Mass transit spreads the virus: Cars are safer


A growing body of research shows that mass transit is the major reason why the coronavirus has been so deadly in New York City. 

The New York urban area...provides 45 percent of all transit trips in the United States and, not coincidentally, has seen about 45 percent of COVID-19 deaths in the United States.

Despite this, transit advocates have already begun promoting their heavily subsidized form of transportation along with increased restrictions on auto driving—the safest form of travel during an epidemic—after the current pandemic is over. 

Years of propaganda have successfully demonized cars and urban sprawl despite the fact that these two interconnected phenomena have produced enormous benefits.

One hundred and ten years ago almost no one owned an automobile. Instead, streetcar systems had been built in every city in America with more than 15,000 people and most towns of 5,000 to 15,000. Yet the nickel fare that streetcars typically charged was too expensive for most, and as a result the majority of urban Americans still walked for most of their travel.

Most urban work was in factories and most factories were downtown. Few factory workers could afford to regularly ride streetcars, so they and their families lived in crowded tenements within walking distance of the factories. Rents were high, privacy was non-existent, and disease, crime, and other problems associated with dense living were common.

That changed in 1913, when Henry Ford introduced moving assembly lines to make his Model Ts. This allowed him to double worker pay and cut the cost of his cars in half. Little more than dozen years later half of all American families had a car. Many of them moved to the suburbs, where land was cheap and they could afford better housing.

Jobs moved to the suburbs too because factories that used moving assembly lines required lots of land. The River Rouge factory where Ford built Model As was as big as the Chicago Loop and bigger than every other downtown in America except New York City’s. Hub-and-spoke transit systems worked for downtown jobs, but they don’t work well for suburban factories, which is the main reason why transit commuting declined.

No one objected when wealthy people used steam trains to move to suburbs and commute to cities in the mid-nineteenth century. No one objected when white-collar workers used streetcars to move to suburbs and commute to cities at the turn of the twentieth century. When blue-collar workers used automobiles to move to the suburbs, however, suddenly the elites were outraged.

A backlash began in the 1930s and grew in the 1950s. Suburbs were sterile; they were boring; they were paving over farms, forests, and open space. All those people mucking up rural areas with their homes and cars should be “re-housed” in “great new blocks of flats,” as one urban planner proclaimed. As planning historian Peter Hall points out, critics of the suburbs were “all upper-middle class and the offenders were mostly lower-middle class.”

Automobiles were even more evil, wasting energy and killing people in accidents and through toxic air pollution.
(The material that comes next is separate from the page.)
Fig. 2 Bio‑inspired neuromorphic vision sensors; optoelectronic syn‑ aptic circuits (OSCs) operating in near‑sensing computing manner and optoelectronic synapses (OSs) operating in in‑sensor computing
These objections to automobiles may have been valid fifty years ago, when cars were gas hogs, smog darkened city skies, and more than 50,000 people a year died in auto accidents. Since then, however, per mile of driving cars have cut energy consumption by more than 50 percent, air pollution by more than 95 percent, and auto fatalities by more than 75 percent. 

Today, cars and light trucks are more energy efficient than transit and urban driving results in fewer fatalities per billion passenger miles than light rail or commuter trains.

Despite these improvements, critics of autos and suburbs still emphasize (and exaggerate) their costs while ignoring their many benefits...

Automobiles and suburbs have helped make the United States one of the wealthiest nations in history. Automobiles extended mobility to Americans of almost every income level and are becoming safer, cleaner, and more fuel-efficient every year. 

Suburbs made housing affordable for the working class and are no threat to farms, forests, or open space; in fact, they are an important source of open spaces in the form of large, bio-diverse yards. 

It’s time to end the vendetta against the automobile and suburbs and recognize them for what they are: efficient, egalitarian, and in many ways beneficial to our social and natural environments.